Clément Lambelet

Cet été, après une visite au festival Alt+1000 à La Rossinière (voir notre chronique), nous avons eu envie d'en savoir plus sur Clément Lambelet, un des cinq lauréats du concours.

Clément Lambelet avait en effet exposé dans le carnotzet en pierre d'une ferme du village Traversée, un film photographique d'un voyage à bord du Transsibérien.

Voici comme l'artiste l'introduit: "A bord du Transmongolien, les étendues glacées de Sibérie chères à Cendrars deviennent arides. C’est depuis un point fixe, à travers la fenêtre du train qu’on voit le paysage se dérouler sur les 709 kilomètres qui séparent Ulaanbaatar – la capitale mongole – de Zamyn-Üüd – poste frontière avec la Chine.

Entre les deux, le désert de Gobi étend un panorama de subtilité. Il semble pétrifié dans son absence de changement, son oubli de spectaculaire. Seuls points d’altitude dans ce paysage minimal, les poteaux longent la voie. Ils s’approchent, se retirent. Ces signes verticaux rythment l’horizon.

Le territoire invite peu à la vie, quelques nomades parfois ou un troupeau de bétail égaré. On se concentre alors sur les détails de la scène : les pierres, le sable, l’herbe, les barrières ou les quelques pistes qui évoluent avec lenteur".

Traversée from Clément Lambelet on Vimeo.

L'esprit voyage au gré des images, les instants du voyage deviennent éternité et étendues à perte de vue. On s'attache aux images, on essaie de déceler la photographie, les mouvements imperceptibles, le changement si lent qu'on a parfois l'impression de l'avoir rêvé. C'est envoûtant.

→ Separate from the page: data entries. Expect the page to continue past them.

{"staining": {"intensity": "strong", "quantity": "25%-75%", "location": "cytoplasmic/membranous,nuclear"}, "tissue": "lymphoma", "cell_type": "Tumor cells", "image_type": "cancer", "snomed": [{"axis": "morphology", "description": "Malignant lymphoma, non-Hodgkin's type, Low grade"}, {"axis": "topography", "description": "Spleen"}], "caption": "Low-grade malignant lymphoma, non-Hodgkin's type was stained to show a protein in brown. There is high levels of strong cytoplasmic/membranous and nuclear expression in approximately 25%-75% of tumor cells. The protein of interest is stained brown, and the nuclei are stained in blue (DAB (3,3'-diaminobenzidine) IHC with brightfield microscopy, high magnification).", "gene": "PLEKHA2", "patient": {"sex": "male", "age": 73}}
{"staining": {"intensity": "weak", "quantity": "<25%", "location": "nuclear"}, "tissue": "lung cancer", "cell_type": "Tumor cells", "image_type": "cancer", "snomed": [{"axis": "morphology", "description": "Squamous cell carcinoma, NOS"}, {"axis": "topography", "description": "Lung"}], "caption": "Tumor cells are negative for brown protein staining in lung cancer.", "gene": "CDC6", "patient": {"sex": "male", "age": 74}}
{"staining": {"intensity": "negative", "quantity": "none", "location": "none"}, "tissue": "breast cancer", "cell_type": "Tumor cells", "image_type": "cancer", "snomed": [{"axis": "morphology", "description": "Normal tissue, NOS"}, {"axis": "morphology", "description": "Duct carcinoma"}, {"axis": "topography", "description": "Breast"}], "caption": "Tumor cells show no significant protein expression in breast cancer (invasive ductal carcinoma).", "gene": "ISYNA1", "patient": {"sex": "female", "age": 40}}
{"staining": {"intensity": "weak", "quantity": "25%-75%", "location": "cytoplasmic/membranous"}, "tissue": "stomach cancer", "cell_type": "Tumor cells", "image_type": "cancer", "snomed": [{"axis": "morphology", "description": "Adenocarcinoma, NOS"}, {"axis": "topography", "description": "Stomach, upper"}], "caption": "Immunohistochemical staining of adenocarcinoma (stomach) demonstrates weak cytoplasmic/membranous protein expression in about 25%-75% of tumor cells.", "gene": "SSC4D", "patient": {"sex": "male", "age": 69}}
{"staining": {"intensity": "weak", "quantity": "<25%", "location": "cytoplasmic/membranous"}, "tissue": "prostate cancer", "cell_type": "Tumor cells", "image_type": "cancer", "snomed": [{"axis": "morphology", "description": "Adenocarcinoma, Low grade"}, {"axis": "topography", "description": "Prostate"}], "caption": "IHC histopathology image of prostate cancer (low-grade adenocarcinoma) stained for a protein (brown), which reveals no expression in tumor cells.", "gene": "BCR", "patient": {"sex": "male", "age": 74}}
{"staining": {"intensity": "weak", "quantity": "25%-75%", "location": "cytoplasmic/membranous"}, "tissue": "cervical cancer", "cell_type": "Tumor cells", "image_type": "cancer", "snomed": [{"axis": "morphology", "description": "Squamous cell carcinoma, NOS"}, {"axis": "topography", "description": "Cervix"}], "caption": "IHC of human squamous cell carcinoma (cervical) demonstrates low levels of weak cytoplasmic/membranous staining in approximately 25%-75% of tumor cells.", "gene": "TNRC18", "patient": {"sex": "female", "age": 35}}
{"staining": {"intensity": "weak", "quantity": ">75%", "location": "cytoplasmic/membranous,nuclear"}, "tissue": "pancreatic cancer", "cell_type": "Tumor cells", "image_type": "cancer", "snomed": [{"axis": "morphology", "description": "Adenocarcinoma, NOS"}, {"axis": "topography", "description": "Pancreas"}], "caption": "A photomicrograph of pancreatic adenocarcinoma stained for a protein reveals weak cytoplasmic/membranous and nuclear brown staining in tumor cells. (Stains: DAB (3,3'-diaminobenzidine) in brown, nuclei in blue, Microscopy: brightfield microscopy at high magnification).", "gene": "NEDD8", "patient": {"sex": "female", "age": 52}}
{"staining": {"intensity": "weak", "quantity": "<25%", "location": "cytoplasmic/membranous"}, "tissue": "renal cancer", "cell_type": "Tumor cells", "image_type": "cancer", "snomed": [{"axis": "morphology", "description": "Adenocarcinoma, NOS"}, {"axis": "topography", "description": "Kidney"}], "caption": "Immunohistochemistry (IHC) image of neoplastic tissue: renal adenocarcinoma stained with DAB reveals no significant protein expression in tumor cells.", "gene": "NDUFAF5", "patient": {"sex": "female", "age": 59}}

Clément Lambelet est un jeune photographe, formé à l'ECAL, la fameuse école d'art et de design de Lausanne. Intéressé au départ par le monde du multimédia et du graphisme, il a peu à peu glissé vers le monde de la photographie qui le fascine de plus en plus.

En tant que jeune artiste, un des défis est d'avoir la possibilité de participer à des expositions afin de pouvoir faire découvrir son art. Selon Clément Lambelet, lors des études, les étudiants sont trop peu sensibilisés à la question du marché de l'art et de ses rouages. Il est primordial d'avoir un éclairage sur ce dernier afin de pouvoir percer. Il faut oser, envoyer son dossier et participer à des concours. C'est ainsi que le vent peut tourner et qu'on peut espérer pouvoir trouver un moyen de vivre de son art. 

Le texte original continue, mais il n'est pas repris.